I started writing this 2 days ago, but somewhere along the way hit some combination of keys that erased everything I'd written up to that point. So it gives me a chance to rewrite and improve. Right?
Ella Enchanted by Gail Carson Levine: Isn't An Hathaway too old to play Ella? I just read a review of the movie, and it sounds like it's nothing like the book, and I really liked the book so now I don't want to see the movie. Is that fair? Maybe not (the review was a good one).
Ella is enslaved by obedience -- literally, not allegorically as in most feminist stories. By the way, isn't it too bad, after all this time, that it's still necessary for there to be "feminists"? Isn't it abut time the need for reform end, because reform is just done? We almost had a female president this year; we will surely have one on my lifetime (and I'm almost 60). Who's still dumb enough to be prejudiced against women? Lots of guys, of course, so feminism is necessary. But I'm just saying -- someday, someday soon.
Where was I? Ella is enslaved, but a delightful character, good natured, clever, witty. She frees herself in the end - that is to say, she is not freed by forces outside her own life.
One little question I had while reading it: was there an erotic masochistic interlude? It was necessary that Ella be chained to obedience, sure, but there was that sequence where, for a while, being obedient thrills her, and then she starts fantasizing (under a secondary spell) about a repulsive old man. Both diversions - the liking it and the old man - are dispensed with and not really necessary, as far as I could see.

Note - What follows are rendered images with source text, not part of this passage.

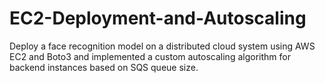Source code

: # EC2-Deployment-and-Autoscaling
Deploy a face recognition model on a distributed cloud system using AWS EC2 and Boto3 and implemented a custom autoscaling algorithm for backend instances based on SQS queue size.
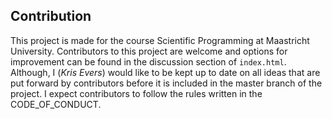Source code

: ## Contribution
This project is made for the course Scientific Programming at Maastricht University. Contributors to this project are welcome and options
for improvement can be found in the discussion section of `index.html`. Although, I (*Kris Evers*) would like to be kept up to date on all
ideas that are put forward by contributors before it is included in the master branch of the project. I expect contributors to follow 
the rules written in the CODE_OF_CONDUCT.
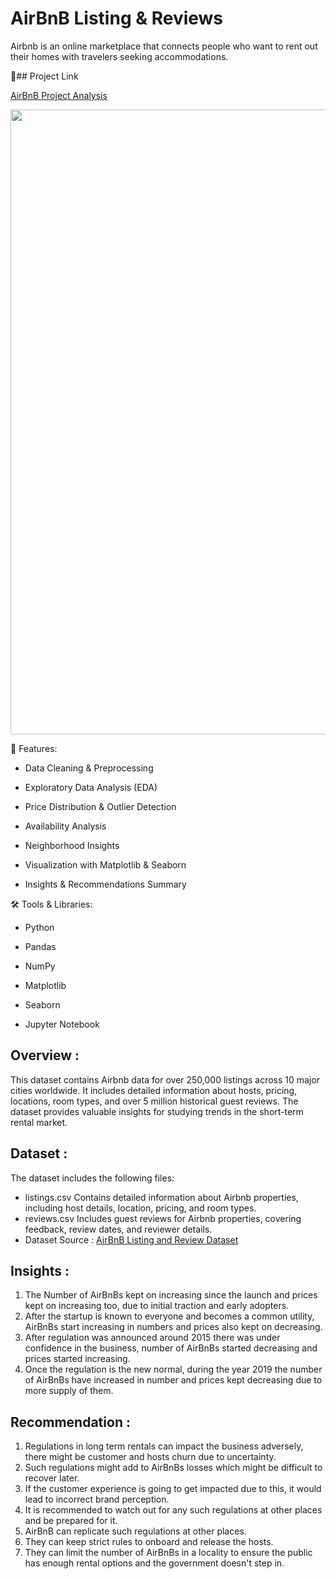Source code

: # AirBnB Listing & Reviews
Airbnb is an online marketplace that connects people who want to rent out their homes with travelers seeking accommodations. 

🔗## Project Link

[AirBnB Project Analysis](Airbnb_project_analysis.ipynb)

<img src="https://www.stocksbnb.com/wp-content/uploads/2021/08/airbnb-678x381-1.png" width=1000>


🚀 Features:
- Data Cleaning & Preprocessing
  
- Exploratory Data Analysis (EDA)
 
- Price Distribution & Outlier Detection

- Availability Analysis

- Neighborhood Insights

- Visualization with Matplotlib & Seaborn

- Insights & Recommendations Summary

🛠️ Tools & Libraries:
- Python

- Pandas

- NumPy

- Matplotlib

- Seaborn

- Jupyter Notebook

## Overview :
This dataset contains Airbnb data for over 250,000 listings across 10 major cities worldwide. It includes detailed information about hosts, pricing, locations, room types, and over 5 million historical guest reviews. The dataset provides valuable insights for studying trends in the short-term rental market.

## Dataset :
The dataset includes the following files:
- listings.csv
Contains detailed information about Airbnb properties, including host details, location, pricing, and room types.
- reviews.csv
Includes guest reviews for Airbnb properties, covering feedback, review dates, and reviewer details.
- Dataset Source : [AirBnB Listing and Review Dataset](https://www.kaggle.com/datasets/mysarahmadbhat/airbnb-listings-reviews)

## Insights :
1. The Number of AirBnBs kept on increasing since the launch and prices kept on increasing too, due to initial traction and early adopters.
2. After the startup is known to everyone and becomes a common utility, AirBnBs start increasing in numbers and prices also kept on decreasing.
3. After regulation was announced around 2015 there was under confidence in the business, number of AirBnBs started decreasing and prices started increasing.
4. Once the regulation is the new normal, during the year 2019 the number of AirBnBs have increased in number and prices kept decreasing due to more supply of them.

## Recommendation :
1. Regulations in long term rentals can impact the business adversely, there might be customer and hosts churn due to uncertainty.
2. Such regulations might add to AirBnBs losses which might be difficult to recover later.
3. If the customer experience is going to get impacted due to this, it would lead to incorrect brand perception.
4. It is recommended to watch out for any such regulations at other places and be prepared for it.
5. AirBnB can replicate such regulations at other places.
6. They can keep strict rules to onboard and release the hosts.
7. They can limit the number of AirBnBs in a locality to ensure the public has enough rental options and the government doesn't step in.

Two books earlier I had read You Must Remember This, by Joyce Carol Oates. It was written some 40 years earlier, and is the exact opposite book. It has a teen heroine who is enslaved. But she's enslaved by her own volition, she's ravaged by the older man, violence surrounds their lives (he is a boxer, her father expects nuclear annihilation, she tries to kill herself). At one point the teen's brother's girl friend offers to be his slave, and it's kind of a joke to them; but everyone's oblivious to the fact that the little girl really is her uncle's slave.
It was very well written but, you know, it's about an incestuous pedophile. I hope it's dated, I hope the attitudes that provided the environment for the characters is gone or going.
When I was on the radio with Otis, every Christmas I looked for an opportunity to say "Let's sing . . . a Joyous Carol, Otis." Isn't that the most urbane, literate pun EVER??? Never used it. Don't know why.